YSU trustees back plan for inn to become a conference center
The Wick-Pollock option might cost $4.4 million.
By Harold Gwin
YOUNGSTOWN — The Wick-Pollock Inn would be converted into a university conference center with up to 11 guest rooms under a plan favored by Youngstown State University’s board of trustees.
The board’s Finance and Facilities Committee, with all but two trustees present, voted Friday to endorse that plan that carries a $4.39 million price tag.
It was one of five options presented to the committee by the university administration.
Those options ranged from converting the inn to a bed and breakfast to making it a university alumni and advancement center to bringing in an outside management team to turn it into a 51-bed boutique hotel.
Boutique hotels are small, usually luxurious hotels complete with some theme but not affiliated with a chain.
Costs ranged from $4.15 million for the bed and breakfast concept to just over $11 million for the boutique hotel.
The trustees already have earmarked $3.95 million for renovation of the inn at 603 Wick Ave. as part of a $20 million bond issue the university plans to borrow in early 2010.
The inn, built as a private residence in the 1890s, has been vacant since 1998, and getting it restored and reopened in some fashion has been a goal of President David C. Sweet since he came to YSU in 2000.
Hunter Morrison, YSU director of campus planning and community partnerships, told the trustees that action needs to be taken soon if the building, which is listed on the National Register of Historic Places, is to be preserved.
All the renovation options involve the removal of the 60-room hotel wing added to the structure in 1980, he said.
Morrison said the conference-center option is “a prudent alternative” that could allow a design that would enable a conversion to a boutique hotel when market conditions for that type of facility are more favorable.
Trustee Carole Weimer said she found the boutique-hotel concept interesting, but she has concerns about the cost as well as the ongoing need for a 51-bed hotel.
Trustee Harry Meshel said he wasn’t interested in the hotel as it might impose some long-term financial burden on the university.

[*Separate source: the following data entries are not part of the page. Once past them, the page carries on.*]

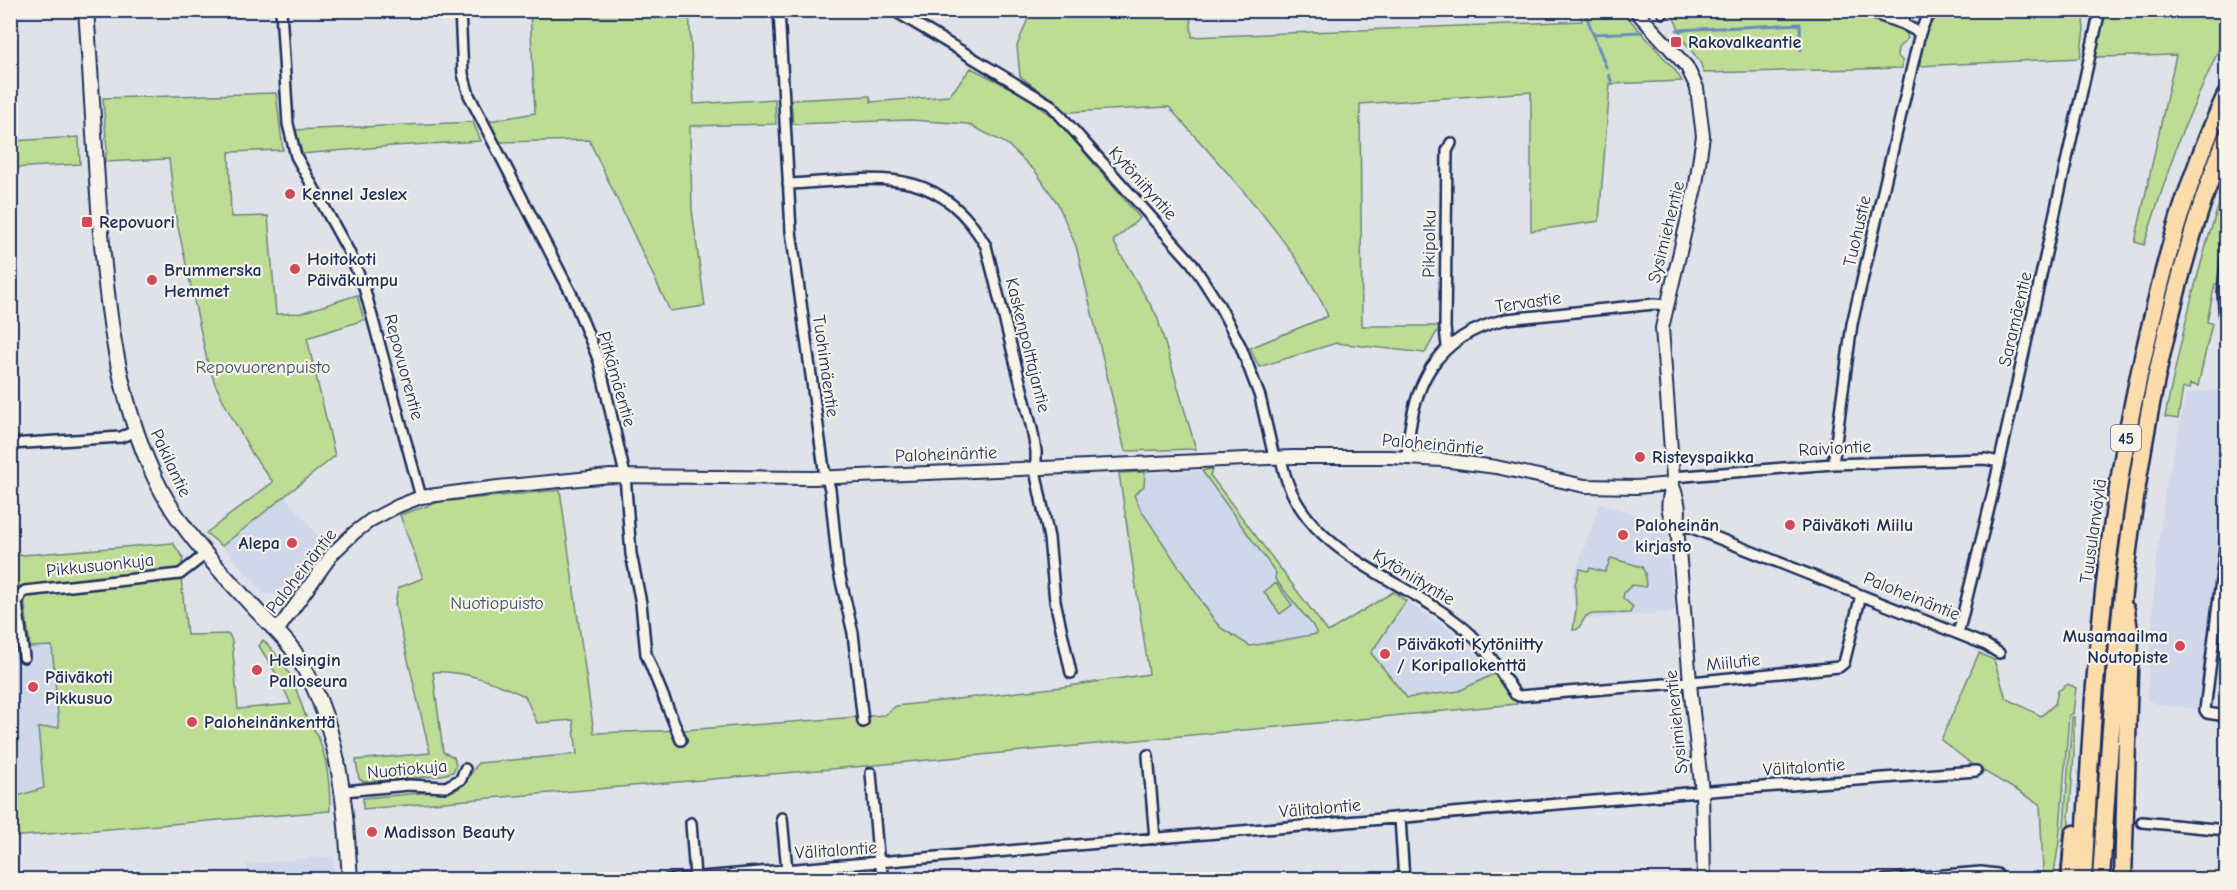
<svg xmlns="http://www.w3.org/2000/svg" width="2237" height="890" font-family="'Comic Neue',sans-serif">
<rect width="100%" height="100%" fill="#e0e2e9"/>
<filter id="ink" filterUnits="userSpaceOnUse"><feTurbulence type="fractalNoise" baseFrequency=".0167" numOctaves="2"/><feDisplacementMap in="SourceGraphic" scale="12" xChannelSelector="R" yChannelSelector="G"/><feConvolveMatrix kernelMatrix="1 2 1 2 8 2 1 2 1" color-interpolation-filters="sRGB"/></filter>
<g filter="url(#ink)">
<path fill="#d0d7ea" d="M2226,388V491L2199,709L2166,706L2147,701L2155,572L2164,496L2186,394Z
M1202,471L1276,573L1275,579L1317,634L1249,646L1221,628L1214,620L1141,510L1134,495L1144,486L1145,472Z
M285,496L326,545L284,593L265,594L222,546Z
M1600,503L1665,524L1675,612L1576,620L1572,582Z
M17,586L24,598L30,647L52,646L59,727L39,729L44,789L11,798L10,587Z
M1406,601L1457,635L1482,660L1492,675L1459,691L1407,698L1371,653Z
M333,856L335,879H248L247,864Z"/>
<path fill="#bddc94" stroke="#6c8679" stroke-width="1.5" d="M689,10L694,104L775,99L776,124L690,126L692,210L705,306L670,311L589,140L499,142L489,121L535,113L530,11Z
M1734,10L1857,11L1905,31L1908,38L1898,48L1897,56L1902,60V68L1704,73L1700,62L1685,42L1672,14Z
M1031,11H1190L1192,37L1582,21L1579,11H1622L1675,70L1682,81L1610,84L1599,221L1531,231V92L1360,104L1362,326H1440L1425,353L1336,343L1259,367L1250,348L1328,316C1296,242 1222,168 1169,107L1068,112L1020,76L1017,46Z
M1942,11H2082L2084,29L2080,58L1919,66L1926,28Z
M2105,11H2226V33L2179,139L2144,245L2135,242L2176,55L2096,57Z
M971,68L1028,97L1059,122L1140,218L1113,241L1157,316L1196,449L1125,451L1076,246L1058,204L1036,172L1007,144L968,124L911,120L793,124L791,100L870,96L871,102L949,96Z
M276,93L283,150L229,152L231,217L268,216L276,314L301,313L357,295L364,320L307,338L335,456L222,546L206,533L273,482L253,455L230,414L215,384L207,360L176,218L169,159L105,162L107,150L103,98Z
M473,122L481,141L392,146L301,154L294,130Z
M79,137L80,164L11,168V141Z
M2226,184V243L2219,283L2215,284L2207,322L2212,323L2198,386L2190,384L2189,389L2183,388L2178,419L2165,417C2181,338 2199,260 2226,184Z
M1213,468L1210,475L1328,632L1393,592L1406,601L1371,653L1407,698L1459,691L1496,673L1510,695L1518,701L1517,704L865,766L363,809V798L456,790L465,783L478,763L577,754L573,720L537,723L525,696C496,683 465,670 433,672L443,752L454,757L456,765L453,772L438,776L364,782L359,779L356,760L430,753L395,605L398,588L423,578L400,515L439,502L560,490L594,733L684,730L884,715L896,706L1062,687L1149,674L1119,473L1145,472L1144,486L1134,495L1141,510L1214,620L1221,628L1250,646L1317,634L1313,626L1275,579L1276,573L1202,471Z
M173,543L183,558L181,569L11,587V556Z
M1611,558L1642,567L1645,573L1646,587L1632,585L1624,593L1623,598L1633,607L1630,613L1593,614L1586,616L1578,629L1573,630L1576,609L1575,584L1580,569L1588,571L1590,568L1605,572Z
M181,578L187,635L229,634L232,641L238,709L291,704L279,678L259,646L263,640C287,663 295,683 305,715C308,722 314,728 317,735C328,758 330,785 330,811L11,837V798L44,788L38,728L59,727L52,646L30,647L24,598L34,592Z
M1276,583L1292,605L1280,614L1264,592Z
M1979,653L1994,660L2006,698L2041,716L2055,704L2058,691L2068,684L2076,688L2073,714L2069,715L2059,842L2053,879H2046L2043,870L2040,804L1973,765L1941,740Z
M2072,717H2074V754L2065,873L2064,879L2060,880Z"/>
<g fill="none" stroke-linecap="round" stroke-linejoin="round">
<path stroke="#698cba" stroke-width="3" d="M1584,10L1606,67
M1677,30L1800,24L1801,50
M1593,34L1642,32
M1609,75L1612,83"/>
<g stroke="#1b2f5e" stroke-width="14">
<path id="minor" d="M281,10L288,124L296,156L349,252L364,287L421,497
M460,10L463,74L469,95L572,295L599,361L625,475L631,554L641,603L646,654L681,740
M779,10L791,231L824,469L830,489L838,568L853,633L863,722
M893,10L1051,105L1192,263L1219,305L1241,347L1260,397L1274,457
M1662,10L1663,13
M1863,10L1903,24L1920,33
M1903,24L1906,10
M788,184C872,180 936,160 986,246L1032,429L1036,451V475L1049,538L1055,601L1071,673
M2226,257L2223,294L2226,332
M1447,346L1445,328L1447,151L1451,143
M10,444L121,437L136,431
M1281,457C1296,554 1401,575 1465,629C1486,647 1500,671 1515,694L1519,696L1701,681L1839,667L1844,663L1861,595
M1407,457C1411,387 1433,336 1507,319L1654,304L1667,305
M1833,464L1852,324L1920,33L1925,21L1934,10
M1673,477L1833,464L1985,459L1999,462
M1677,526L1690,527L1986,645L1999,653
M2226,539L2205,710L2207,713L2226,716
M1958,634L1992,496L2100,10
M24,657L17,603L21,594L25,591L180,574L206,554
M1148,755L1155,839
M871,773L878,855L884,880
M344,791L409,785L446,787L461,779L465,769
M782,818L787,870
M1400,818L1404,880
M2142,822L2226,830
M691,823L695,877
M667,880L1710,791L1976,771
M1885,880L1981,872L1997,874"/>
</g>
<g stroke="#1b2f5e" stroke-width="16">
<path id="tertiary" d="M1635,10L1687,67L1697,88L1703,136L1696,184L1662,328L1673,477C1672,495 1661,508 1677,526
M1672,484C1678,497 1681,512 1677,526L1691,694L1702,792L1704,880
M277,631L333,553L354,533L371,520L398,506L421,497L498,487L610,476L813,478L1293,457H1390L1442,460L1496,467L1585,486L1636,487L1672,484"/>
</g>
<g stroke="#1b2f5e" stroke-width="18">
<path id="secondary" d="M86,10C91,76 94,142 99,208C106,300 115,393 155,478C179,529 220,571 258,612C269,624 283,636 293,650C339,718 345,800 350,880"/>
</g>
<g stroke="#1b2f5e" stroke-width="21">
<path id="motorway" d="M2070,880L2074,834
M2083,880C2088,797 2091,713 2100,631C2110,527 2126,424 2151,323C2169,244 2192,168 2226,95
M2101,880C2112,698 2123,517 2165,339C2181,270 2199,204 2226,139
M2123,880L2130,637L2126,610"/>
</g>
<use href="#minor" stroke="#f7f3e8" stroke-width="9"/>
<use href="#tertiary" stroke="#f7f3e8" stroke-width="12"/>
<use href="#secondary" stroke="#f7f3e8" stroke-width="14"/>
<use href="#motorway" stroke="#fddcac" stroke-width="16"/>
</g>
</g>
<g fill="#d1495b" stroke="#f7f3e8" stroke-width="2">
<rect x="1670" y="36" width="12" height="12" rx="3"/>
<circle cx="290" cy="194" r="6"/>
<rect x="81" y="216" width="12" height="12" rx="3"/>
<circle cx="295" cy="269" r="6"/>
<circle cx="152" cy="280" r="6"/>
<circle cx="1640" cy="457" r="6"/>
<circle cx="1790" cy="525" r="6"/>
<circle cx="1623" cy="535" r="6"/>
<circle cx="292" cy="543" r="6"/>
<circle cx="2180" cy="646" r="6"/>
<circle cx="1385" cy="654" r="6"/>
<circle cx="257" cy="670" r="6"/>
<circle cx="33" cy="687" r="6"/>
<circle cx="192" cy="722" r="6"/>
<circle cx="372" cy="832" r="6"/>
</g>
<g text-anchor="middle" stroke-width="4.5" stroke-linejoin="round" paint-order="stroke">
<rect fill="#f7f3e8" stroke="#5d6a87" stroke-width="1.5" x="2111" y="425" width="30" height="26" rx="4.5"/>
<g font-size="16" font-weight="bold" fill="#1b2f5e">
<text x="2126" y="444">45</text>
</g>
<g font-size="18" font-weight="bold" fill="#1b2f5e" stroke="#f7f3e8" text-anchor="start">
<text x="1688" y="48">Rakovalkeantie</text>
<text x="302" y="200">Kennel Jeslex</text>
<text x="99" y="228">Repovuori</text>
<text x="307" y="265">Hoitokoti<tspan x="307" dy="21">Päiväkumpu</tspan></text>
<text x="164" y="276">Brummerska<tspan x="164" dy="21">Hemmet</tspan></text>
<text x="1652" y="463">Risteyspaikka</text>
<text x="1635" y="531">Paloheinän<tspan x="1635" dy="21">kirjasto</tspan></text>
<text x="1802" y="531">Päiväkoti Miilu</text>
<text x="280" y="549" text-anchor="end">Alepa</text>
<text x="2168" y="642" text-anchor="end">Musamaailma<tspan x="2168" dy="21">Noutopiste</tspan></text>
<text x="1397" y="650">Päiväkoti Kytöniitty<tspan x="1397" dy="21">/ Koripallokenttä</tspan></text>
<text x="269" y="666">Helsingin<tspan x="269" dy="21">Palloseura</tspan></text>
<text x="45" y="683">Päiväkoti<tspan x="45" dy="21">Pikkusuo</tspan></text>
<text x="204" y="728">Paloheinänkenttä</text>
<text x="384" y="838">Madisson Beauty</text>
</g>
<g font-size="18" fill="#1b2f5e" stroke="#f7f3e8">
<text transform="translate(1143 183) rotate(48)" y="6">Kytöniityntie</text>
<text transform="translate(1857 231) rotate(-77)" y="6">Tuohustie</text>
<text transform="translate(1666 232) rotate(-76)" y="6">Sysimiehentie</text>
<text transform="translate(1429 244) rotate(-89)" y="6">Pikipolku</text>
<text transform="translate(1528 302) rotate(-8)" y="6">Tervastie</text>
<text transform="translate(2015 319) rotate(-77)" y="6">Saramäentie</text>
<text transform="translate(1028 345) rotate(76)" y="6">Kaskenpolttajantie</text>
<text transform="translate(826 366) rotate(82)" y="6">Tuohimäentie</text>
<text transform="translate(404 367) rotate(75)" y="6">Repovuorentie</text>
<text transform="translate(617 379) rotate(74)" y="6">Pitkämäentie</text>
<text transform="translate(1433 444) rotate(5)" y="6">Paloheinäntie</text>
<text transform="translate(1835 448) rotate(-3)" y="6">Raiviontie</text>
<text transform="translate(946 454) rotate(-2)" y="6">Paloheinäntie</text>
<text transform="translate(171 463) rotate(65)" y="6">Pakilantie</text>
<text transform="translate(2093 531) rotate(-82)" y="6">Tuusulanväylä</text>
<text transform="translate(100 565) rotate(-6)" y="6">Pikkusuonkuja</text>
<text transform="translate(301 571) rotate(-52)" y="6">Paloheinäntie</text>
<text transform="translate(1414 577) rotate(31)" y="6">Kytöniityntie</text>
<text transform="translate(1912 596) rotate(22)" y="6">Paloheinäntie</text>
<text transform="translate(1733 662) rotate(-6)" y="6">Miilutie</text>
<text transform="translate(1676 722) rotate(-96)" y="6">Sysimiehentie</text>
<text transform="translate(1804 767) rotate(-4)" y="6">Välitalontie</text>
<text transform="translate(407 769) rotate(-5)" y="6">Nuotiokuja</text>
<text transform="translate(1320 808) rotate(-5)" y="6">Välitalontie</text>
<text transform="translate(836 850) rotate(-4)" y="6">Välitalontie</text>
</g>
<g font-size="18" fill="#3b5269" stroke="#f7f3e8">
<text x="263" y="373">Repovuorenpuisto</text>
<text x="497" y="609">Nuotiopuisto</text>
</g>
</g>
<rect width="2237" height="890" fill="none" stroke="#f7f3e8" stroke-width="36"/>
<rect x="18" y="18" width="2201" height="854" fill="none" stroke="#1b2f5e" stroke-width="2" filter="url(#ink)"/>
</svg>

He said he favored either the university conference center or alumni and advancement center.
Trustees Larry DeJane, Dr. Sudershan Garg, Daniel DeMaiolo, John Jakubek and Scott Schulick all agreed the conference center is the best approach to preserving the inn, and the committee voted unanimously to adopt that plan.
Schulick urged the administration to move quickly in preparing to hire an architect and get design work in place to present to the trustees in December.